Bien que les études de fans se soient constituées en champ de recherche fécond (Bacon-Smith, 1992; Jenkins, 1992), elles restent sujettes à certaines critiques qui entravent leur quête de légitimité (Evans et Stasi, 2014). La position des chercheur·se·s en études de fans est sujette à contestation (Hannell, 2020) et le champ entretient des rapports ambivalents quant à la méthodologie. La définition de la notion même de fans est critiquée (Sandvoss et al., 2017), alors que des recherches plus diversifiées permettraient de prendre en compte d’autres expériences (anti-fans, non-fans, etc.) et profils de fans (queers, personnes racisées, etc.). Néanmoins, les travaux sur les fans forment une contribution manifeste et même innovante à l’aspect entremêlé des pratiques de réception en ligne et hors ligne (Evans et Stasi, 2014), à l’appropriation et au détournement de la culture populaire (Bourdaa, 2021), ainsi que aux contextes de créations et productions de contenus numériques (Hills, 2015).
Depuis 30 ans, les Fan Studies forment un champ de recherche dynamique, surtout dans les milieux anglophones. Du côté de la recherche francophone, les études de fans, après avoir accusé un certain retard, semblent entrer dans une phase importante de structuration. Par exemple, l’Association française des sciences de l’information et de la communication (SFSIC) a récemment labellisé Groupe d’étude et de recherche « Fans » (GER Fans), coordonné par Mélanie Bourdaa.
Ce colloque, présenté dans le cadre du congrès de l’Acfas 2023 (colloque no 403), représente ainsi une occasion de réunir des chercheur·se·s francophones provenant de chaque côté de l’Atlantique.

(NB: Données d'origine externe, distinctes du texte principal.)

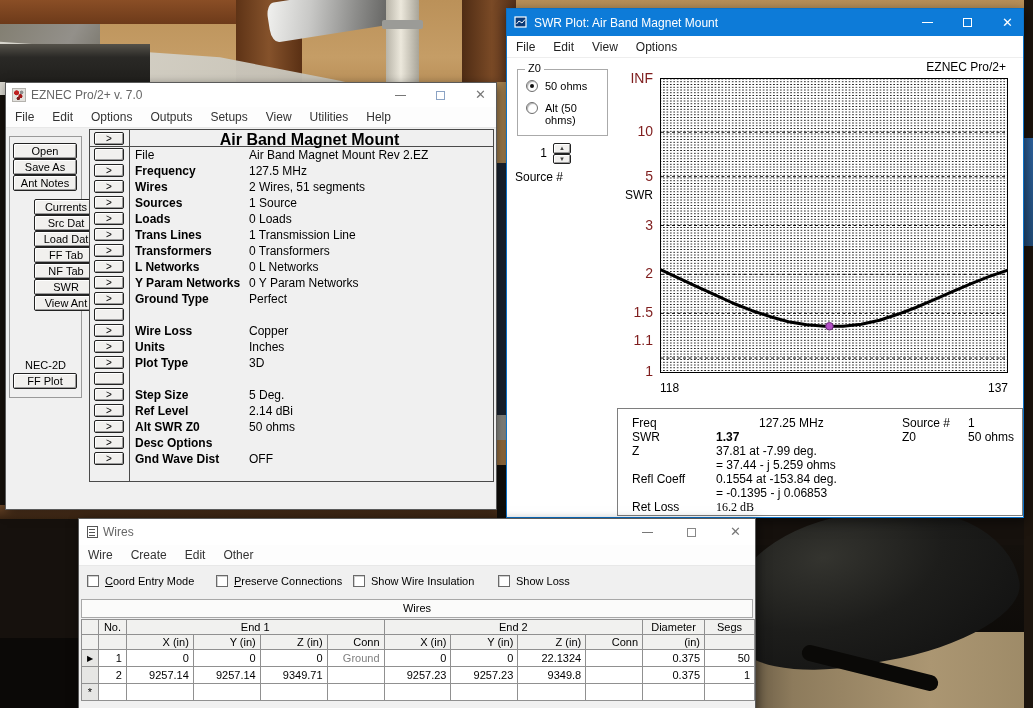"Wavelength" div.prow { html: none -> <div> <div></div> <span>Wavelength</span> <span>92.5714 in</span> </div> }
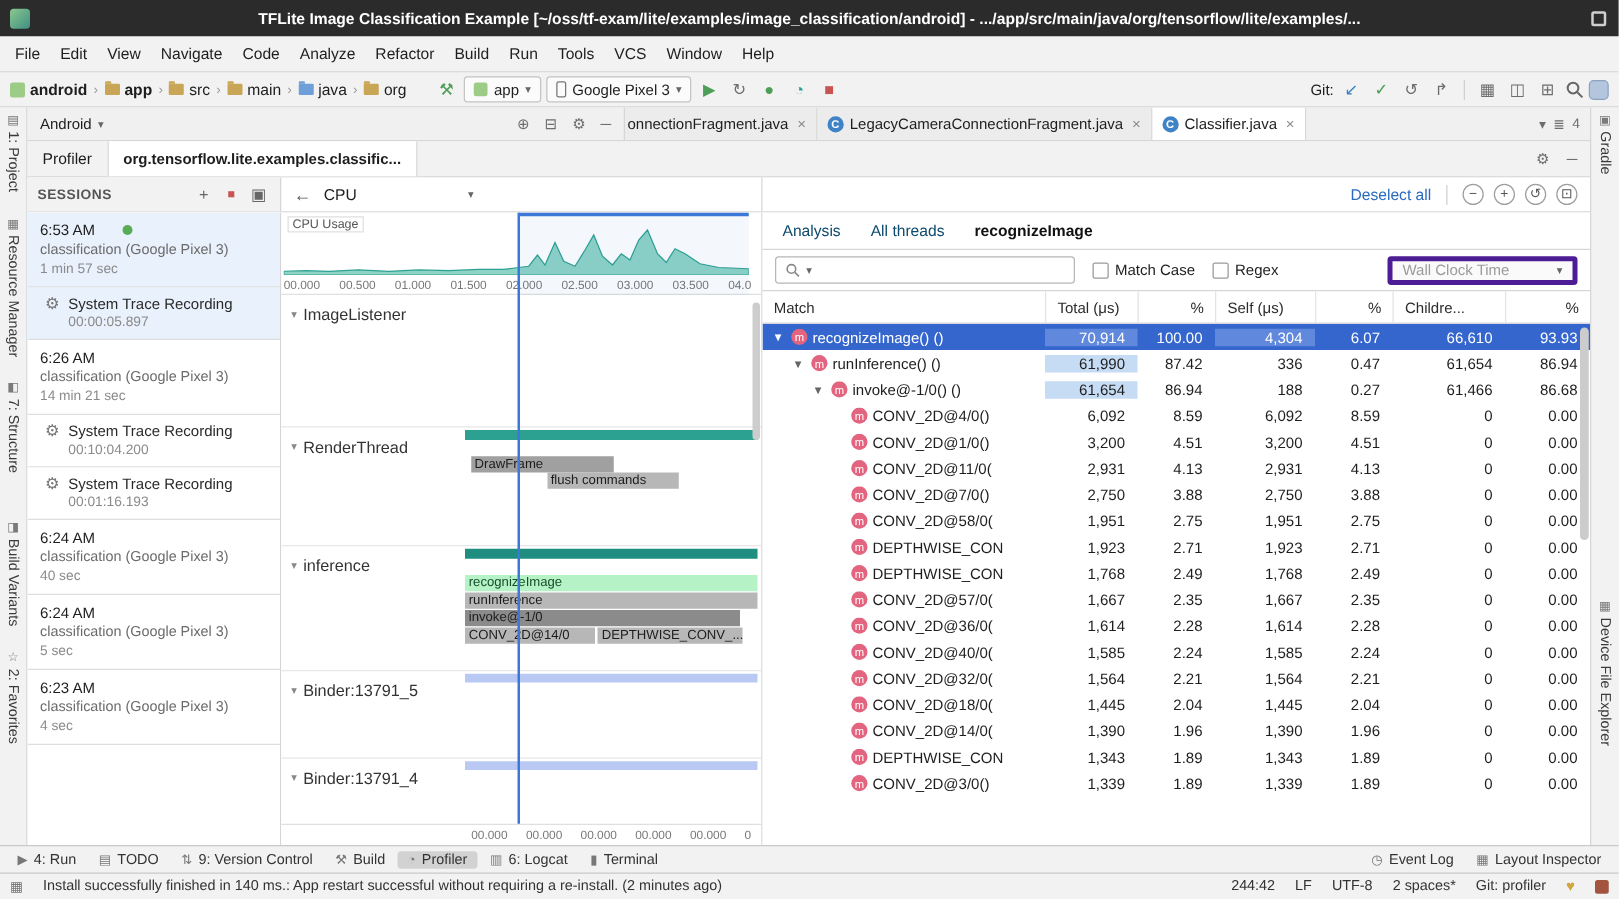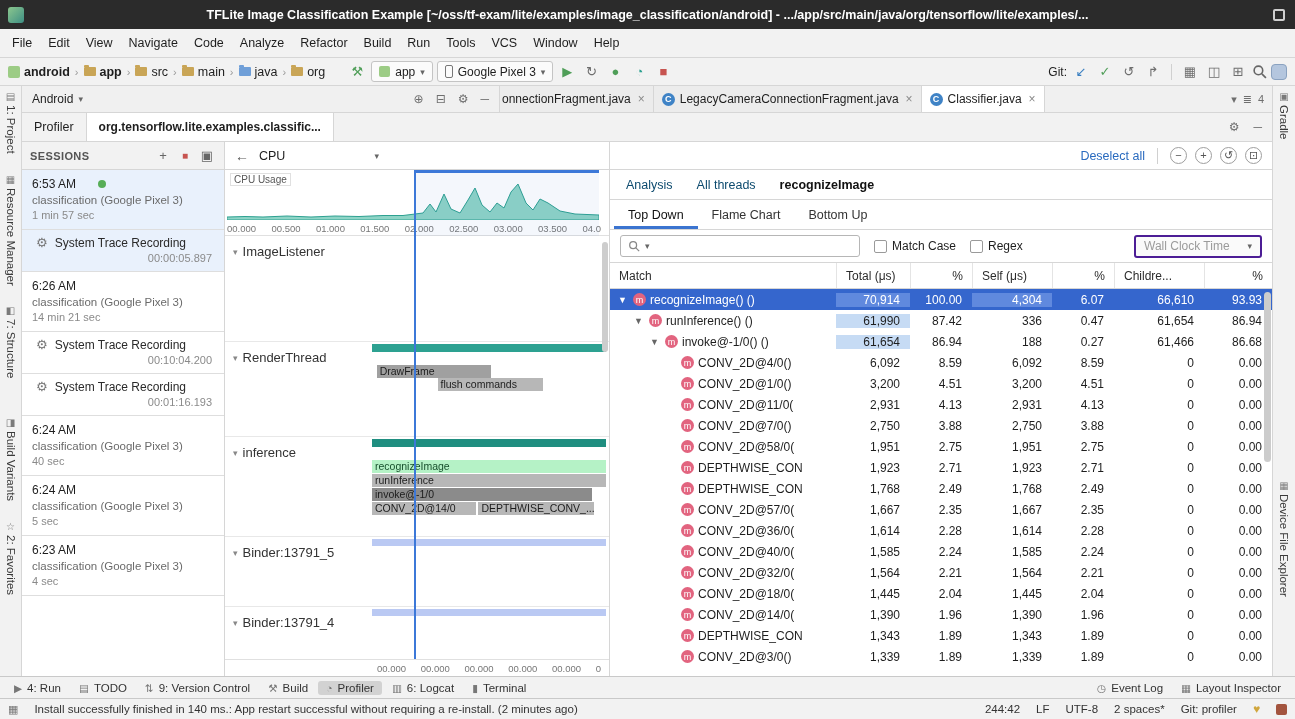"Top Down" div.sub-tabs { html: <div> <span>Top Down</span> <span>Flame Chart</span> <span>Bottom Up</span> </div> -> none }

L’événement, en personne et en ligne, offrira ainsi une occasion fertile de contribuer à la structuration du champ d’études en français et de saisir le momentum entourant l’intérêt renouvelé autour des fans et leurs pratiques, autant chez les chercheur·se·s que chez les étudiant·e·s.
Les trois axes suivants seront mis de l’avant : 1) les enjeux méthodologiques; 2) la diversité des identités de fans; et 3) la dimension politique des pratiques de fans.